VIDEO | Andonovic: Vucic, dissatisfied with the coalition, will call for extraordinary parliamentary elections

Analysis with Dejan Andonović/ Photo Sloboden pechat

Serbian President Aleksandar Vucic is dissatisfied with the behavior of the strongest coalition partner, the Socialist Party of Ivica Dacic, and announces the calling of extraordinary parliamentary elections. Apart from the socialists, Vucic said that he is also disappointed by certain party officials of his party who, as he said, have not achieved anything other than personal enrichment and corruption.

"It is better to go into opposition than to let party and private interests run the country.

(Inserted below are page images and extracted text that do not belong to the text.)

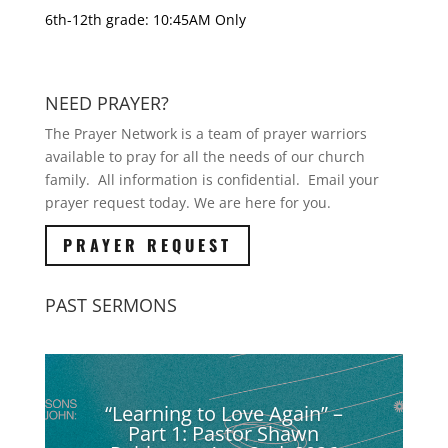
6th-12th grade: 10:45AM Only
NEED PRAYER?
The Prayer Network is a team of prayer warriors
available to pray for all the needs of our church
family. All information is confidential. Email your
prayer request today. We are here for you.
PRAYER REQUEST
PAST SERMONS
“Learning to Love Again” –
Part 1: Pastor Shawn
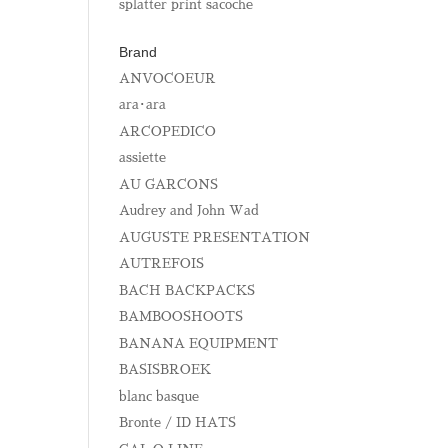
splatter print sacoche
Brand
ANVOCOEUR
ara･ara
ARCOPEDICO
assiette
AU GARCONS
Audrey and John Wad
AUGUSTE PRESENTATION
AUTREFOIS
BACH BACKPACKS
BAMBOOSHOOTS
BANANA EQUIPMENT
BASISBROEK
blanc basque
Bronte / ID HATS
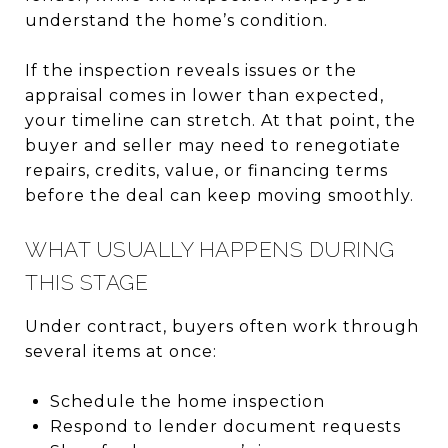
understand the home’s condition.
If the inspection reveals issues or the
appraisal comes in lower than expected,
your timeline can stretch. At that point, the
buyer and seller may need to renegotiate
repairs, credits, value, or financing terms
before the deal can keep moving smoothly.
WHAT USUALLY HAPPENS DURING
THIS STAGE
Under contract, buyers often work through
several items at once:
Schedule the home inspection
Respond to lender document requests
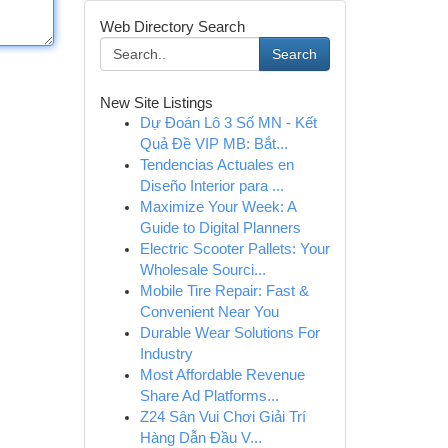
Web Directory Search
Search
New Site Listings
Dự Đoán Lô 3 Số MN - Kết
Quả Đề VIP MB: Bắt...
Tendencias Actuales en
Diseño Interior para ...
Maximize Your Week: A
Guide to Digital Planners
Electric Scooter Pallets: Your
Wholesale Sourci...
Mobile Tire Repair: Fast &
Convenient Near You
Durable Wear Solutions For
Industry
Most Affordable Revenue
Share Ad Platforms...
Z24 Sân Vui Chơi Giải Trí
Hàng Dẫn Đầu V...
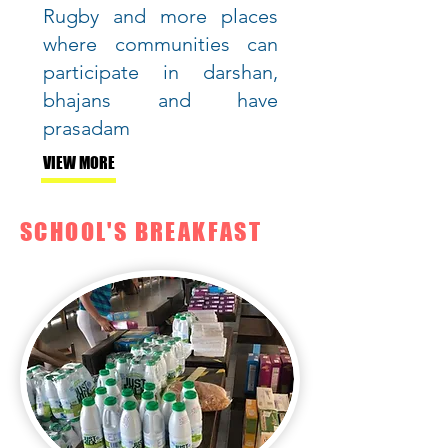
Rugby and more places
where communities can
participate in darshan,
bhajans and have
prasadam
VIEW MORE
SCHOOL'S BREAKFAST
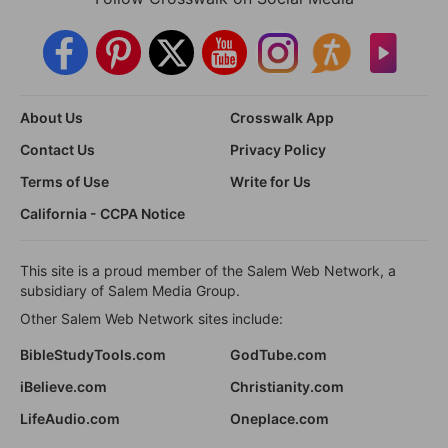
About Us
Crosswalk App
Contact Us
Privacy Policy
Terms of Use
Write for Us
California - CCPA Notice
This site is a proud member of the Salem Web Network, a
subsidiary of Salem Media Group.
Other Salem Web Network sites include:
BibleStudyTools.com
GodTube.com
iBelieve.com
Christianity.com
LifeAudio.com
Oneplace.com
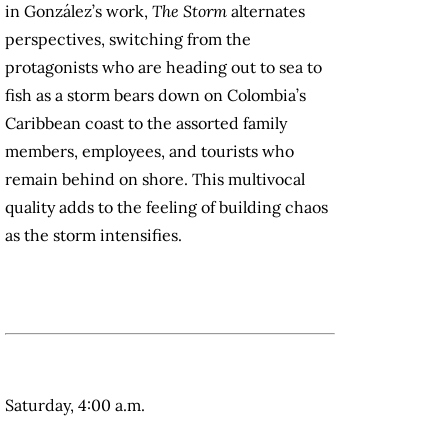
in González’s work,
The Storm
alternates
perspectives, switching from the
protagonists who are heading out to sea to
fish as a storm bears down on Colombia’s
Caribbean coast to the assorted family
members, employees, and tourists who
remain behind on shore. This multivocal
quality adds to the feeling of building chaos
as the storm intensifies.
Saturday, 4:00 a.m.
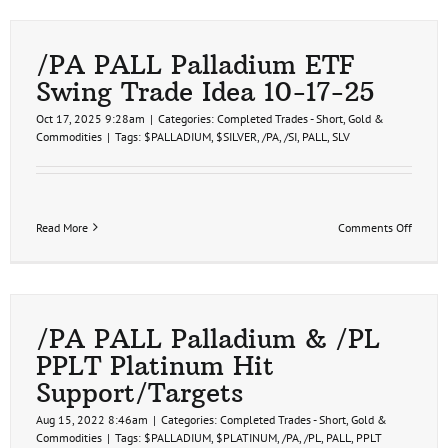
Pallad
First
Price
Target
/PA PALL Palladium ETF
Hit
Swing Trade Idea 10-17-25
10-
21-
Oct 17, 2025 9:28am
|
Categories:
Completed Trades - Short
,
Gold &
25
Commodities
|
Tags:
$PALLADIUM
,
$SILVER
,
/PA
,
/SI
,
PALL
,
SLV
on
Read More
Comments Off
/PA
PALL
Pallad
ETF
Swing
Trade
/PA PALL Palladium & /PL
Idea
PPLT Platinum Hit
10-
17-
Support/Targets
25
Aug 15, 2022 8:46am
|
Categories:
Completed Trades - Short
,
Gold &
Commodities
|
Tags:
$PALLADIUM
,
$PLATINUM
,
/PA
,
/PL
,
PALL
,
PPLT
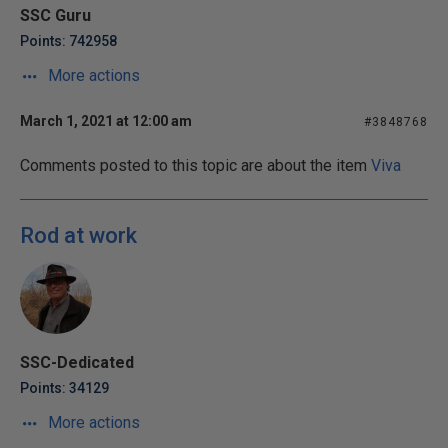
SSC Guru
Points: 742958
More actions
March 1, 2021 at 12:00 am
#3848768
Comments posted to this topic are about the item
Viva
Rod at work
SSC-Dedicated
Points: 34129
More actions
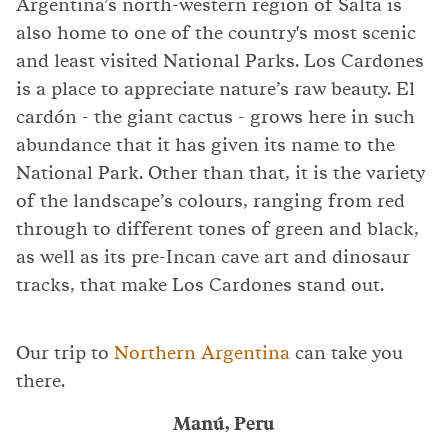
Argentina’s north-western region of Salta is
also home to one of the country's most scenic
and least visited National Parks. Los Cardones
is a place to appreciate nature’s raw beauty. El
cardón - the giant cactus - grows here in such
abundance that it has given its name to the
National Park. Other than that, it is the variety
of the landscape’s colours, ranging from red
through to different tones of green and black,
as well as its pre-Incan cave art and dinosaur
tracks, that make Los Cardones stand out.
Our trip to
Northern Argentina
can take you
there.
Manú, Peru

I am ready to go to the elections as a candidate for prime minister, but I will not give in to blackmail - neither from the West, nor from the SPS, nor from false rightists," Vucic said at a meeting at the top of the Serbian Progressive Party, pro-government media reported.

The elections will be held in September this year at the earliest, and the candidate for prime minister will be Vucic, SNS sources confirmed for the Serbian media.

The hint of a complete change of the current political panorama in Serbia appeared at the conclusion of the recent session of the National Assembly devoted to Kosovo. The head of state and leader of the strongest political option in Serbia stated that SNS is alone in defending state interests and that it has the people with it, but not the coalition partners with which it shares power.

"I am very disappointed by the behavior of the socialists, who were somewhere in between, wanting to please everyone," Vucic allegedly said at this party meeting

Vucic also said that "he is fed up with corrupt people who wanted to get rich at the expense of the party, often referring to him in their shady affairs and whenever they had to fight for the country and the people, they were the first to turn their backs." Serbian media say.

This political earthquake comes at a time when Belgrade and the current Serbian government are more clearly announcing that they will accept the recently proposed French-German proposal for dialogue with Kosovo. The main stumbling block is the request from this proposal, which is that Serbia abandons the blockade of Kosovo applying to international institutions, which indirectly means that it gives consent for Kosovo to apply for full membership of the United Nations.

With this, according to Belgrade, Kosovo will be tacitly recognized as an independent state.

Yesterday, the Serbian president told the American special envoy Gabriel Escobar via social networks that Serbia will never recognize Kosovo's independence, an old new position for which it is not clear at this moment what the reaction of the international community will be.

Further distancing the dialogue between the two sides comes with the ultimatum of Kosovo's Prime Minister Albin Kurti, who stated that he demands that Serbia stop lobbying certain countries for their revocation of the recognition of Kosovo's independence. Pristina also demands that Belgrade send positive signals to the 5 EU member states that have so far refused to agree and recognize the independence of Kosovo.

Regarding the main Serbian request, the establishment of a community of Serbian municipalities, Kurti stated that Pristina is ready to allow it, but only if municipalities with a non-Serb majority population enter that community. Practically, Pristina demands that the ZSO not be an ethnically pure community, but that municipalities with other nationalities living in Kosovo also participate in it.

All these developments for the time being indicate that the solution and the continuation of the Pristina-Belgrade dialogue is being delayed again.

It remains to be seen how the political turmoil in Serbia and in Kosovo will end, on which depends the policy from which the final settlement of the Kosovo issue should result.